На следующее утро, опять проводив жену и дочку, положил перед собой паспорт, выданный ему на новое имя Николай Васильевич, принялся его внимательно изучать. После часового рассматривания страниц этого документа в сильную лупу, пришёл к выводу, что сойдёт. Затем полез в чемоданчик, который у него сохранился с ещё благословенных времен его службы Родине, повытаскивал из него аксессуары трансформации облика. Работа у него заняла более двух часов. Задача была непростая, хотя фотография на паспорте и была искусно сделана, черты понемножку изменены с очевидным сохранением сходства с оригиналом, но требовалась определенная доработка. Такая, когда незначительные детали, быстро заменяемые, это основное условие, могли бы для не специалиста сделать его неузнаваемым. После многочисленных проб и замен остановился на некоторых: очки со стеклами «хамелеон», окраска волос и бровей рыжеватой краской, короткая стрижка, трехдневная щетина на лице, кстати, модная среди интеллигентствующей и богемной публики, крем, слегка стягивающий кожу, делал его заметно старее. Используемая краска была из специальных разработок техотдела КГБ, всё остальное менялось и смывалось очень быстро. Потренировавшись некоторое время, засекая время процедуры, остался более-менее довольным. Осталось вырастить щетину на лице, но сие уже от него лично не зависело, но времени хватит, согласно словам администратора клуба, его отбытие в тур поездку должно произойти через три дня, считая сегодняшний. Сразу же после этого собрался и проехался по магазинам, в которых закупил новое белье, носки, верхнюю одежду и плащ со шляпой. С покупками, оставленными в машине, разыскал стоящую на окраине города парикмахерскую, гордо названную «Салоном стрижек и причесок». Подстригся, выбрав нечто вроде той, которую носят полевики-командиры – ровная, короткая… Поездив, поискав, выбрал и очки со стёклами хамелеон. Вернулся домой уже когда была дома жена и готовила ужин. Тут же, не дожидаясь дочери, усадила его за стол, они вместе поужинали. За едой вели малозначащие для неё, да и для него разговоры. Но внезапно Мария задала вопрос:
– Ты когда уезжаешь?
Застигнутый врасплох, виновато опустив голову, ответил:
– Послезавтра, вечером.
Лицо у неё как-то дёрнулось, по щекам потекли слёзы, он неловко обнял её:
– Будет, Мария, не надо. Так нужно.
– Кому надо? Зачем? Мне нужен ты, а не этот дом и квартира.

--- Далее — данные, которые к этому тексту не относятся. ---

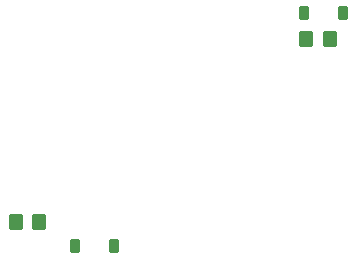
<source format=gtp>
G04 #@! TF.GenerationSoftware,KiCad,Pcbnew,8.0.5*
G04 #@! TF.CreationDate,2024-11-24T11:21:00+01:00*
G04 #@! TF.ProjectId,kicks,6b69636b-732e-46b6-9963-61645f706362,rev?*
G04 #@! TF.SameCoordinates,Original*
G04 #@! TF.FileFunction,Paste,Top*
G04 #@! TF.FilePolarity,Positive*
%FSLAX46Y46*%
G04 Gerber Fmt 4.6, Leading zero omitted, Abs format (unit mm)*
G04 Created by KiCad (PCBNEW 8.0.5) date 2024-11-24 11:21:00*
%MOMM*%
%LPD*%
G01*
G04 APERTURE LIST*
G04 Aperture macros list*
%AMRoundRect*
0 Rectangle with rounded corners*
0 $1 Rounding radius*
0 $2 $3 $4 $5 $6 $7 $8 $9 X,Y pos of 4 corners*
0 Add a 4 corners polygon primitive as box body*
4,1,4,$2,$3,$4,$5,$6,$7,$8,$9,$2,$3,0*
0 Add four circle primitives for the rounded corners*
1,1,$1+$1,$2,$3*
1,1,$1+$1,$4,$5*
1,1,$1+$1,$6,$7*
1,1,$1+$1,$8,$9*
0 Add four rect primitives between the rounded corners*
20,1,$1+$1,$2,$3,$4,$5,0*
20,1,$1+$1,$4,$5,$6,$7,0*
20,1,$1+$1,$6,$7,$8,$9,0*
20,1,$1+$1,$8,$9,$2,$3,0*%
G04 Aperture macros list end*
%ADD10RoundRect,0.225000X0.225000X0.375000X-0.225000X0.375000X-0.225000X-0.375000X0.225000X-0.375000X0*%
%ADD11RoundRect,0.225000X-0.225000X-0.375000X0.225000X-0.375000X0.225000X0.375000X-0.225000X0.375000X0*%
%ADD12RoundRect,0.250000X0.350000X0.450000X-0.350000X0.450000X-0.350000X-0.450000X0.350000X-0.450000X0*%
G04 APERTURE END LIST*
D10*
X62250000Y-71300000D03*
X58950000Y-71300000D03*
D11*
X78350000Y-51600000D03*
X81650000Y-51600000D03*
D12*
X80500000Y-53800000D03*
X78500000Y-53800000D03*
X55900000Y-69300000D03*
X53900000Y-69300000D03*
M02*

</source>
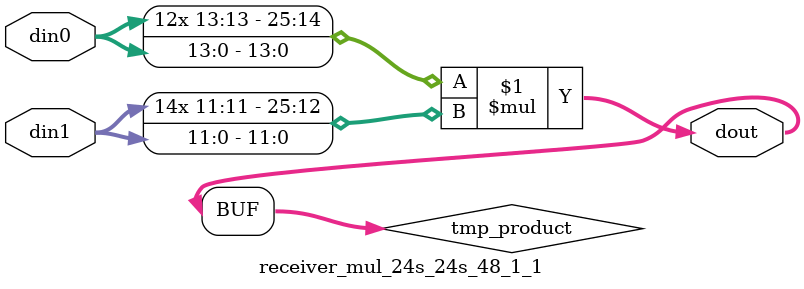
<source format=v>

`timescale 1 ns / 1 ps

  module receiver_mul_24s_24s_48_1_1(din0, din1, dout);
parameter ID = 1;
parameter NUM_STAGE = 0;
parameter din0_WIDTH = 14;
parameter din1_WIDTH = 12;
parameter dout_WIDTH = 26;

input [din0_WIDTH - 1 : 0] din0; 
input [din1_WIDTH - 1 : 0] din1; 
output [dout_WIDTH - 1 : 0] dout;

wire signed [dout_WIDTH - 1 : 0] tmp_product;













assign tmp_product = $signed(din0) * $signed(din1);








assign dout = tmp_product;







endmodule

</source>
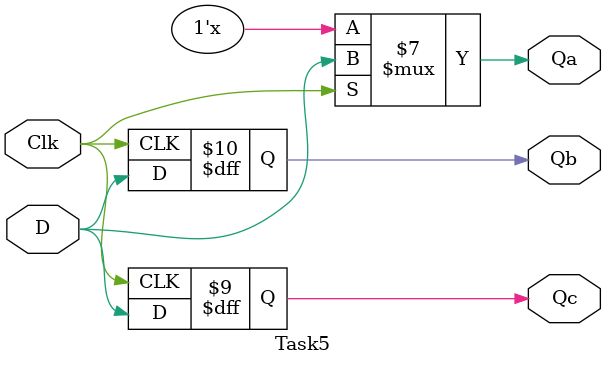
<source format=v>
`timescale 1ns / 1ps


module Task5(
    input Clk,
    input D,
    output reg Qa,
    output reg Qb,
    output reg Qc
    );
    
    reg Qbar;
    
    always @ (D or Clk) 
    if(Clk)
    begin
    Qa <= D;
    Qbar <= ~D;
    end 
    
    always @ (posedge Clk)
        if(Clk) 
        begin
        Qb <= D;
        end
        
        always @ (negedge Clk)
            begin
            Qc <= D;
            end  
    
endmodule

</source>
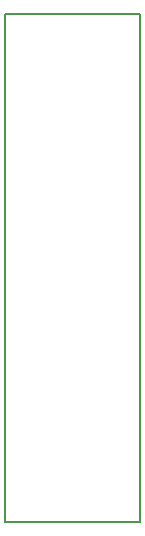
<source format=gbr>
%TF.GenerationSoftware,KiCad,Pcbnew,8.0.0*%
%TF.CreationDate,2025-08-09T21:47:33-07:00*%
%TF.ProjectId,it sure is getting hot in here,69742073-7572-4652-9069-732067657474,rev?*%
%TF.SameCoordinates,Original*%
%TF.FileFunction,Profile,NP*%
%FSLAX46Y46*%
G04 Gerber Fmt 4.6, Leading zero omitted, Abs format (unit mm)*
G04 Created by KiCad (PCBNEW 8.0.0) date 2025-08-09 21:47:33*
%MOMM*%
%LPD*%
G01*
G04 APERTURE LIST*
%TA.AperFunction,Profile*%
%ADD10C,0.200000*%
%TD*%
G04 APERTURE END LIST*
D10*
X-219200Y42494200D02*
X11280800Y42494200D01*
X11280800Y-505800D01*
X-219200Y-505800D01*
X-219200Y42494200D01*
M02*

</source>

Мы же жили и без этого, и ничего…
Он погладил её по спине, вытер платком слёзы.
– А ну, улыбнись! Тебе это впервые что ли видеть и слышать? К тому же ничего нельзя изменить. Положимся на Бога и моё умение, а я буду очень стараться. Мне есть что терять!
Она тут же начала вытирать слёзы кулачками, как маленькая девочка:
– Прости, родной, я ведь понимаю. Ты это делаешь только ради нас, чтобы мы далее жили не в бедности. Но я не могу с этим примириться и никогда себе не прощу, если что с тобою случится.
Он снова погладил её по спине:
– Успокойся, Мария, скора дочка придёт. Чего она подумает?
Опять богатство никак не поделим.
Мария грустно засмеялась, махнула рукою:
– Болтун, любишь зубы заговаривать. Но тут ты прав. Слёзы лить ни к чему, слезами этому не поможешь. Ты только знай, чтобы с тобой ни случилось, я обязательно к тебе приеду. Чего бы мне это ни стоило.
– Опять ты про какую-то беду. Я уже сказал тебе: буду очень стараться, а умения ещё достаточно, столько лет тренировался. Неужели квалификацию потерял? Быть такого не может. Наоборот, по логике, мудрость должна появиться, мне же не надо по крышам бегать и отбиваться, мне больше надо мозгами шевелить. А с этим, я уверен, у меня пока ещё всё в порядке.
Она снова грустно улыбнулась:
– Да-а, с этим, вижу, всё в порядке, вот как зубы заговариваешь, лучше чем раньше.
И внезапно вдруг продолжила:
– А давай с тобой попьем чайку, я торт твой любимый купила, правда, теперь уже таких, как ранее, не умеют делать, но всё-таки?!
Они снова накрыли стол, но уже с чайными припасами, а тут, кстати, влетела дочка, схватила кусок торта и глотая куски, принялась спрашивать:
Чего отмечаете? Мамину работу? Премию уже выдали?
Мамину, мамину премию. Садись с нами, только руки и лицо вымой, а то смотреть на тебя смехота.